You’re going to want to be seated for this one, preferably somewhere private and removed from other, more rational members of society. There’s a trailer for a new Tom and Jerry movie — yes, the Tom and Jerry, the famous animated duo whose classic shorts were so casually racist that Warner Bros. eventually re-released them with a taped disclaimer from Whoopi Goldberg. But this isn’t your usual T&J, will-they-or-won’t-they-murder-each-other-or-just-kiss-already romp. If you’ve ever thought to yourself, “Willy Wonka was great and all but man, it really needed the awkwardly shoehorned perspective of a cartoon cat and mouse,” then this movie trailer is for you.

…Which is to say that it is, without a doubt, for absolutely no one at all.

You may not know this (I certainly didn’t until I hit up my good friend, but studios didn’t stop making animated Tom and Jerry movies sometime in the ’90s, which is when you — along with the rest of sensible world — stopped paying attention to them.
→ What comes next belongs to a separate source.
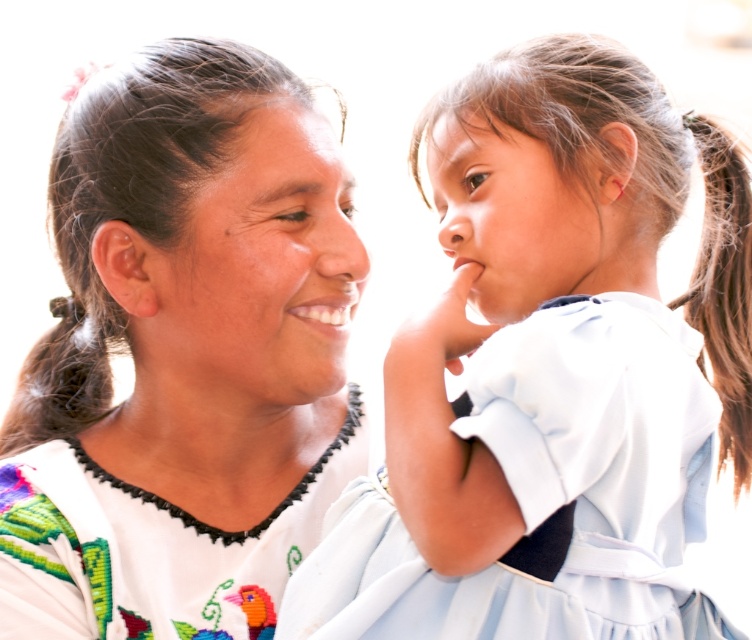
You are an anthropologist studying traditional clothing. You observe the light blue fabric dress at upper right and the white embroidered dress at center in the scene. Which dress is positioned higher in the image?

The light blue fabric dress at upper right is taller than the white embroidered dress at center, so it is positioned higher in the image.

You are a photographer setting up a shot of the scene described. You need to ensure that the light blue fabric dress at upper right and the white embroidered dress at center are both in focus. Given that your camera has a depth of field that can cover 15 inches, will both dresses be in focus?

The light blue fabric dress at upper right is 14.49 inches away from the white embroidered dress at center. Since the distance between them is less than the camera depth of field of 15 inches, both dresses will be in focus.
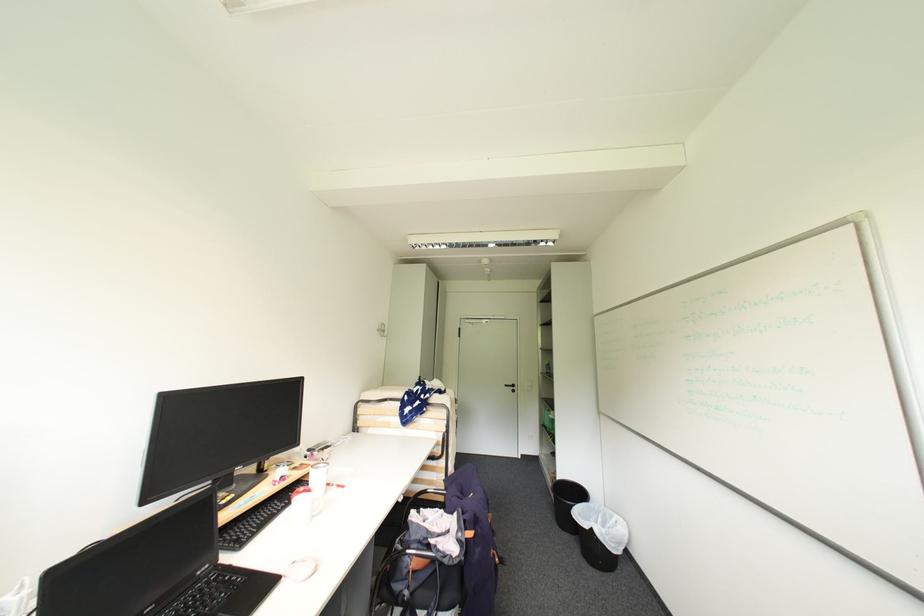
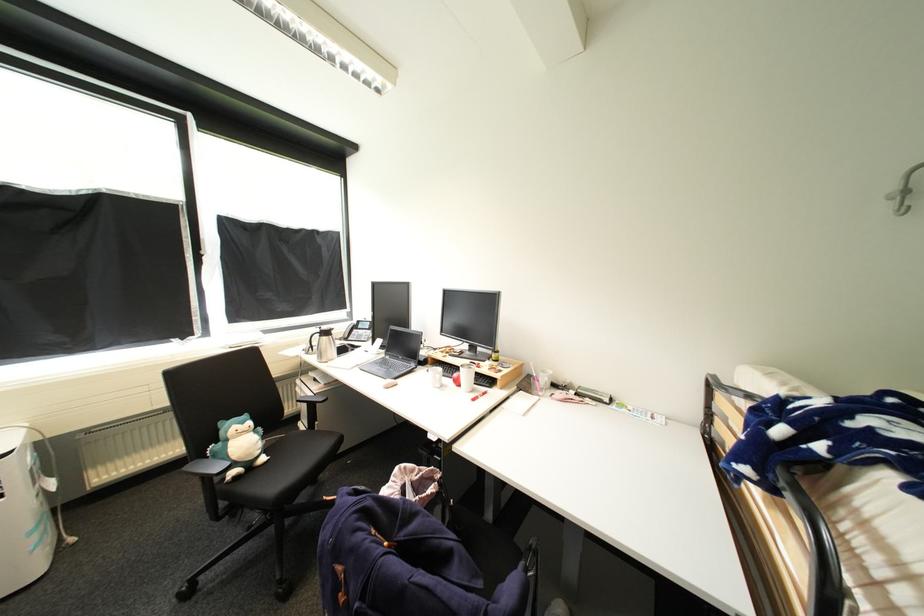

Not only have the famous frienemies continued appearing in films (all DTV, of course), but Warner Bros. has taken to sticking them in other classic stories, like The Wizard of Oz and a sequel, Back to Oz (written by Paul Dini of Batman fame; yes, for real) and, finally, Willy Wonka and the Chocolate Factory.

As you can see in the mind-blowingly awful trailer above, this isn’t like, a mere reimagining in which Jerry takes on the role of Charlie and drags his rodent grandpa to a chocolate factory to visit an eccentric, reclusive candy-making genius, predictably reimagined as Tom the cat — oh no, friends, that is not what happens here. Instead, Tom and Jerry: Willy Wonka and the Chocolate Factory (that is the actual title) appears to be a shot-for-shot animated remake of the classic, 1971 film adaptation of the famous Roald Dahl book. It even has all the same songs! The only difference here is that Tom and Jerry follow the characters around and there’s an uncomfortably friendly oompa-loompa mouse who is way too enthusiastic about his job.

It’s as if someone thought it imperative to tell the real story of Willy Wonka and the Chocolate Factory, shining a light on the important characters who were tragically omitted from fictional history — and also sell some candy.

I have watched this trailer at least five times now and I am both morbidly fascinated and beyond baffled. Also, a friend who is similarly obsessed will not stop sending me the YouTube link, so I thought maybe if I wrote about it and forced other people to watch it, I could unburden myself. This is my cursed VHS tape from The Ring. You have seven days.